There are so many crazy circumstances that we find ourselves in. I have been trusted to teach a new missionary, what it means exactly to be a missionary. And it´s it tough, let me tell you. I have cried more in the past week than I have my entire mission. There are new responsibilities that I didn´t understand before. But I think the most difficult part, is seeing the incredible excitement and energy in this new sister, hna Gutierrez, that I once had. I was exactly like her, when I came out of the mtc. And I thought I had done a fairly good job at maintaining that fire... news flash... but I didn´t.
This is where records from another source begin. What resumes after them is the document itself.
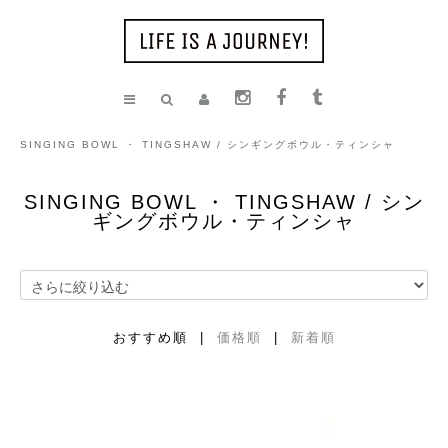
SINGING BOWL ・ TINGSHAW / シンギングボウル・ティンシャ
SINGING BOWL ・ TINGSHAW / シン
ギングボウル・ティンシャ
おすすめ順 |
価格順
|
新着順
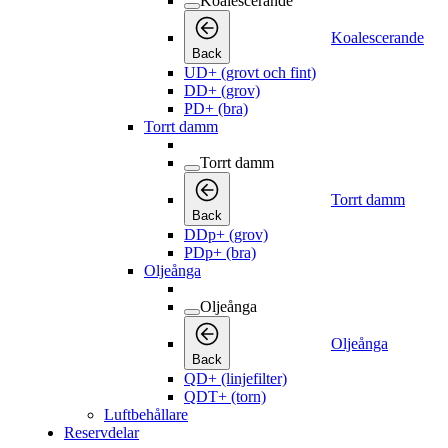
Koalescerande
Koalescerande
Back
UD+ (grovt och fint)
DD+ (grov)
PD+ (bra)
Torrt damm
Torrt damm
Torrt damm
Back
DDp+ (grov)
PDp+ (bra)
Oljeånga
Oljeånga
Oljeånga
Back
QD+ (linjefilter)
QDT+ (torn)
Luftbehållare
Reservdelar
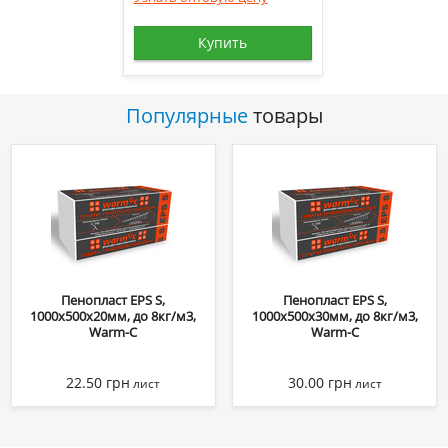
Купить
Популярные
товары
Пенопласт EPS S,
Пенопласт EPS S,
1000х500х20мм, до 8кг/м3,
1000х500х30мм, до 8кг/м3,
Warm-C
Warm-C
22.50
грн
30.00
грн
лист
лист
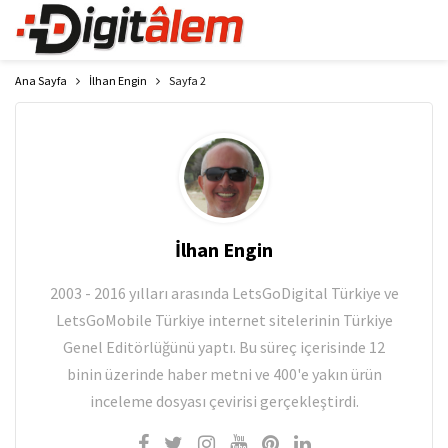
Ana Sayfa
İlhan Engin
Sayfa 2
İlhan Engin
2003 - 2016 yılları arasında LetsGoDigital Türkiye ve
LetsGoMobile Türkiye internet sitelerinin Türkiye
Genel Editörlüğünü yaptı. Bu süreç içerisinde 12
binin üzerinde haber metni ve 400'e yakın ürün
inceleme dosyası çevirisi gerçekleştirdi.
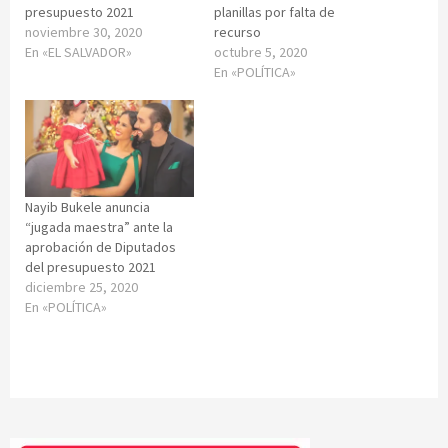
presupuesto 2021
planillas por falta de
noviembre 30, 2020
recurso
En «EL SALVADOR»
octubre 5, 2020
En «POLÍTICA»
Nayib Bukele anuncia
“jugada maestra” ante la
aprobación de Diputados
del presupuesto 2021
diciembre 25, 2020
En «POLÍTICA»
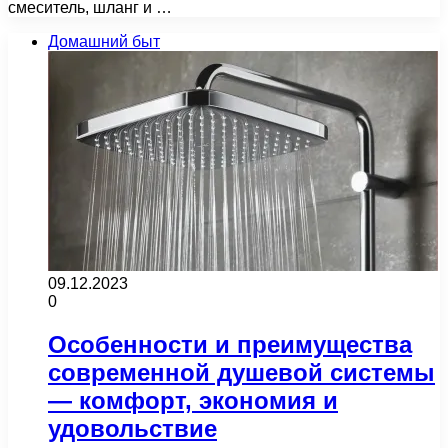
смеситель, шланг и …
Домашний быт
09.12.2023
0
Особенности и преимущества
современной душевой системы
— комфорт, экономия и
удовольствие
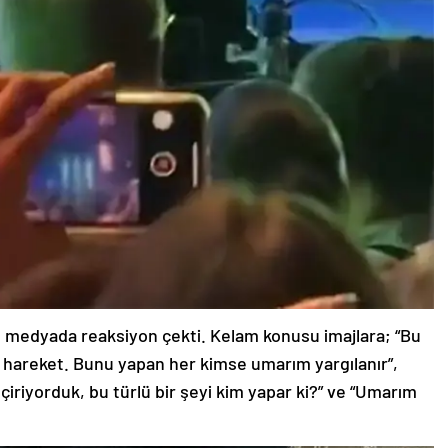
l medyada reaksiyon çekti. Kelam konusu imajlara; “Bu
bir hareket. Bunu yapan her kimse umarım yargılanır”,
iriyorduk, bu türlü bir şeyi kim yapar ki?” ve “Umarım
now I could have looked at this situation and gotten down on myself, and listened to the whisperings of Satan. He wants me to feel as though the missionary fire cannot be lit once the bucket of so called experience has been dumped on it. There is not an element of truth in that statement. So I chose to take that excitement that she has, and help it grow. I looked to my God and said, ¨you know Father, I don´t know that I can do this. You have given me a gift in this incredible new missionary. You are trusting me to help her unlock the power that is with in her, and frankly, me cuesta monton (I fall short). But I do know that if I rely on You, and look to You for guidance, we will be blessed.¨
So that is my challenge to you this week. When Satan is whispering negative thoughts to your heart, ask yourself ¨who wants me to feel that way, My Father, or my Enemy?¨ and give no place for the bad. Replace it with good, and look unto God, your Father, in every thought.